■ PROBLEM STATEMENT ■
The expected output is a copy of every line in the records with the string "investors".

■ DATASET RECORDS ■

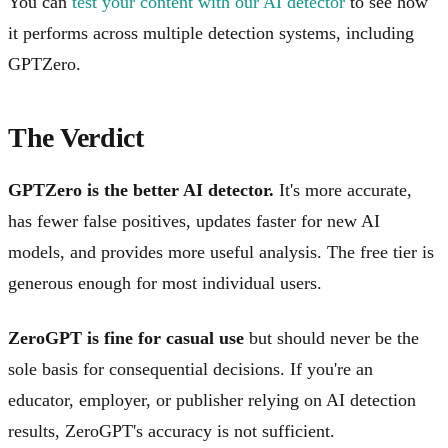
You can
test your content with our AI detector
to see how
it performs across multiple detection systems, including
GPTZero.
The Verdict
GPTZero is the better AI detector.
It's more accurate,
has fewer false positives, updates faster for new AI
models, and provides more useful analysis. The free tier is
generous enough for most individual users.
ZeroGPT is fine for casual use
but should never be the
sole basis for consequential decisions. If you're an
educator, employer, or publisher relying on AI detection
results, ZeroGPT's accuracy is not sufficient.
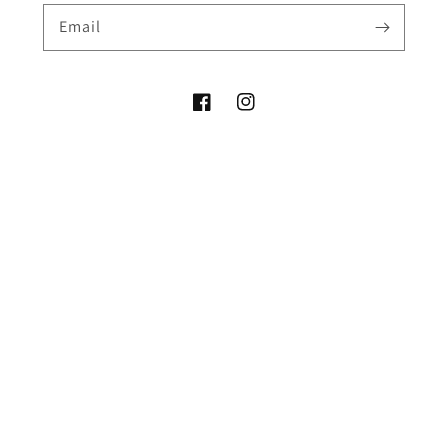
Email
Facebook
Instagram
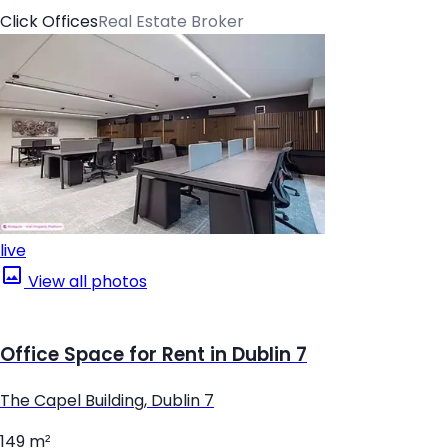
Click Offices
Real Estate Broker
live
View all photos
Office Space for Rent in Dublin 7
The Capel Building, Dublin 7
149 m²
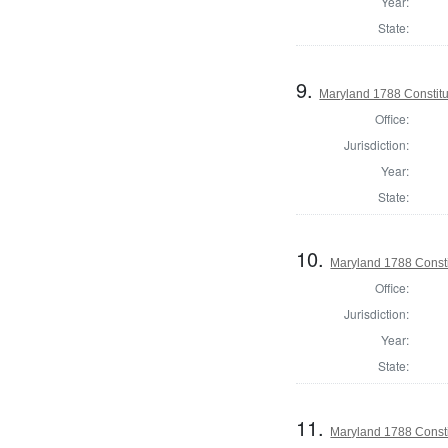
Year:
State:
9.
Maryland 1788 Constitu
Office:
Jurisdiction:
Year:
State:
10.
Maryland 1788 Const
Office:
Jurisdiction:
Year:
State:
11.
Maryland 1788 Consti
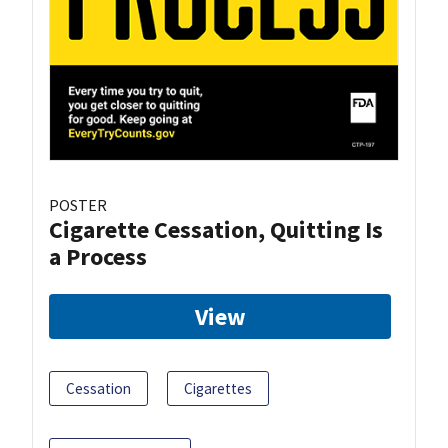
POSTER
Cigarette Cessation, Quitting Is
a Process
View
Cessation
Cigarettes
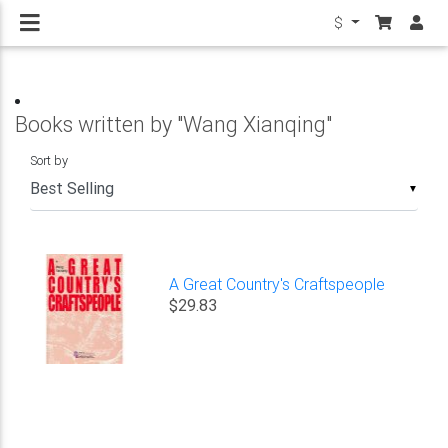
$
Books written by "Wang Xianqing"
Sort by
▼
A Great Country's Craftspeople
$29.83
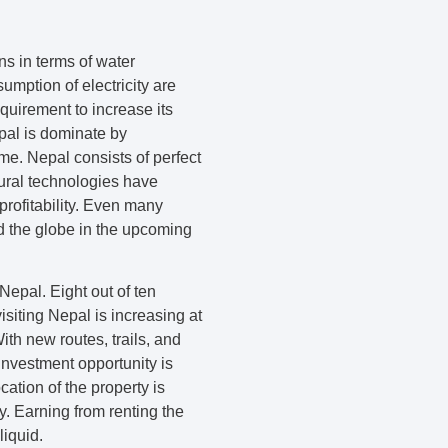
ns in terms of water
umption of electricity are
equirement to increase its
pal is dominate by
me. Nepal consists of perfect
tural technologies have
rofitability. Even many
nd the globe in the upcoming
Nepal. Eight out of ten
isiting Nepal is increasing at
ith new routes, trails, and
 investment opportunity is
cation of the property is
y. Earning from renting the
liquid.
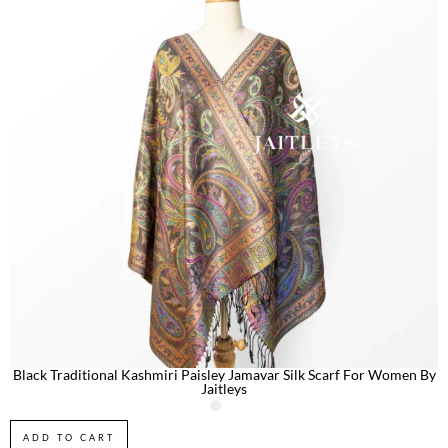
Black Traditional Kashmiri Paisley Jamavar Silk Scarf For Women By
Jaitleys
ADD TO CART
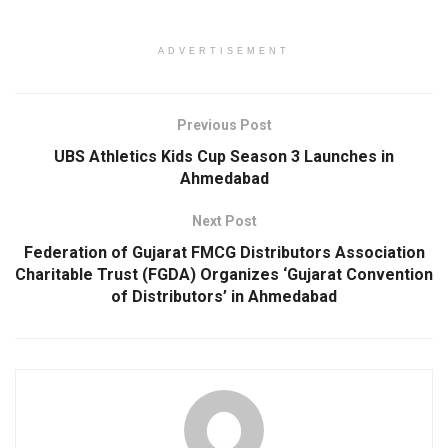
ADVERTISEMENT
Previous Post
UBS Athletics Kids Cup Season 3 Launches in
Ahmedabad
Next Post
Federation of Gujarat FMCG Distributors Association
Charitable Trust (FGDA) Organizes ‘Gujarat Convention
of Distributors’ in Ahmedabad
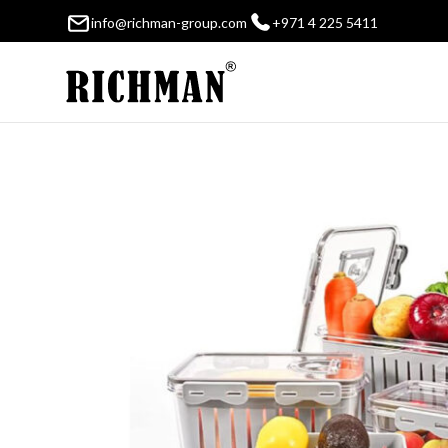
info@richman-group.com
+971 4 225 5411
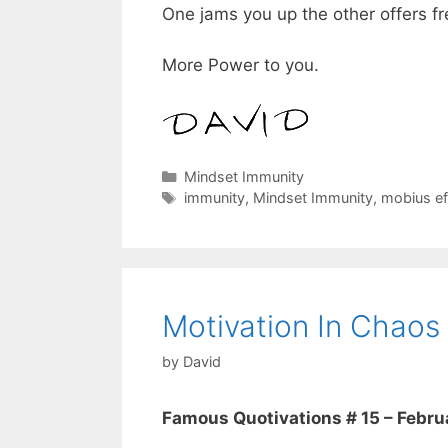
One jams you up the other offers f
More Power to you.
Categories
Mindset Immunity
Tags
immunity
,
Mindset Immunity
,
mobius ef
Motivation In Chaos
by
David
Famous Quotivations # 15 – Februa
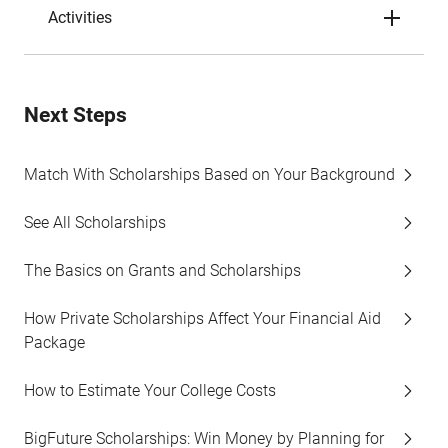
Activities
Next Steps
Match With Scholarships Based on Your Background
See All Scholarships
The Basics on Grants and Scholarships
How Private Scholarships Affect Your Financial Aid
Package
How to Estimate Your College Costs
BigFuture Scholarships: Win Money by Planning for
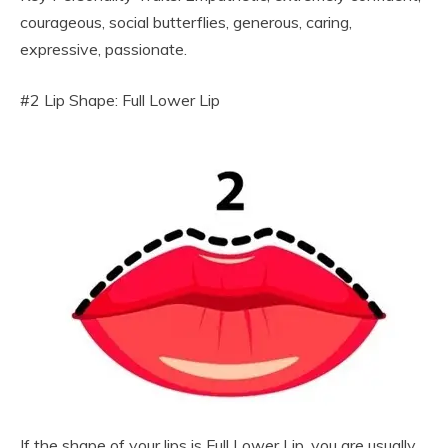
courageous, social butterflies, generous, caring,
expressive, passionate.
#2 Lip Shape: Full Lower Lip
If the shape of your lips is Full Lower Lip, you are usually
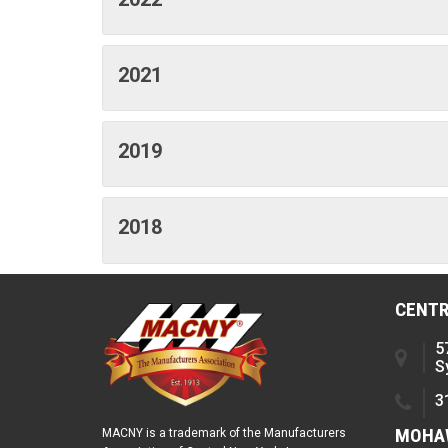
2021
2019
2018
CENTR
5
S
3
MOHAW
MACNY is a trademark of the Manufacturers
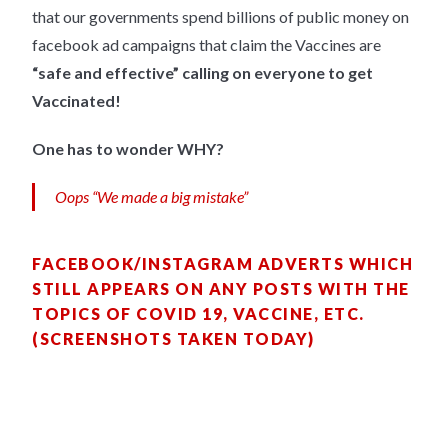
that our governments spend billions of public money on
facebook ad campaigns that claim the Vaccines are
“safe and effective” calling on everyone to get
Vaccinated!
One has to wonder WHY?
Oops “We made a big mistake”
FACEBOOK/INSTAGRAM ADVERTS WHICH
STILL APPEARS ON ANY POSTS WITH THE
TOPICS OF COVID 19, VACCINE, ETC.
(SCREENSHOTS TAKEN TODAY)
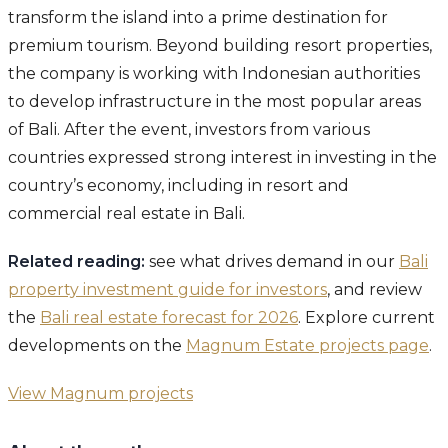
transform the island into a prime destination for
premium tourism. Beyond building resort properties,
the company is working with Indonesian authorities
to develop infrastructure in the most popular areas
of Bali. After the event, investors from various
countries expressed strong interest in investing in the
country’s economy, including in resort and
commercial real estate in Bali.
Related reading:
see what drives demand in our
Bali
property investment guide for investors
, and review
the
Bali real estate forecast for 2026
. Explore current
developments on the
Magnum Estate projects page
.
View Magnum projects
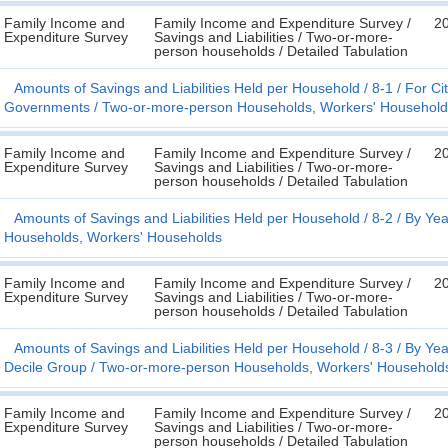
Family Income and
Family Income and Expenditure Survey /
2
Expenditure Survey
Savings and Liabilities / Two-or-more-
person households / Detailed Tabulation
Amounts of Savings and Liabilities Held per Household
8-1
For Cit
Governments
Two-or-more-person Households, Workers' Household
Family Income and
Family Income and Expenditure Survey /
2
Expenditure Survey
Savings and Liabilities / Two-or-more-
person households / Detailed Tabulation
Amounts of Savings and Liabilities Held per Household
8-2
By Yea
Households, Workers' Households
Family Income and
Family Income and Expenditure Survey /
2
Expenditure Survey
Savings and Liabilities / Two-or-more-
person households / Detailed Tabulation
Amounts of Savings and Liabilities Held per Household
8-3
By Yea
Decile Group
Two-or-more-person Households, Workers' Household
Family Income and
Family Income and Expenditure Survey /
2
Expenditure Survey
Savings and Liabilities / Two-or-more-
person households / Detailed Tabulation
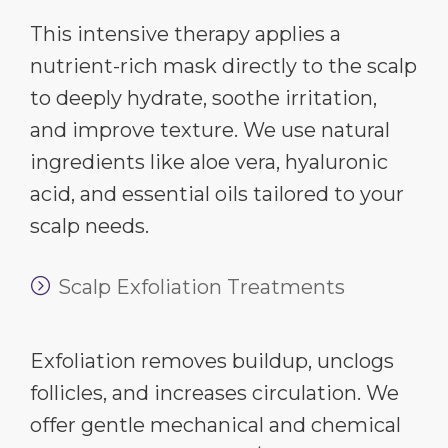
This intensive therapy applies a
nutrient-rich mask directly to the scalp
to deeply hydrate, soothe irritation,
and improve texture. We use natural
ingredients like aloe vera, hyaluronic
acid, and essential oils tailored to your
scalp needs.
Scalp Exfoliation Treatments
Exfoliation removes buildup, unclogs
follicles, and increases circulation. We
offer gentle mechanical and chemical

■ OUTPUT ■
of Bali. After the event, investors from various
property investment guide for investors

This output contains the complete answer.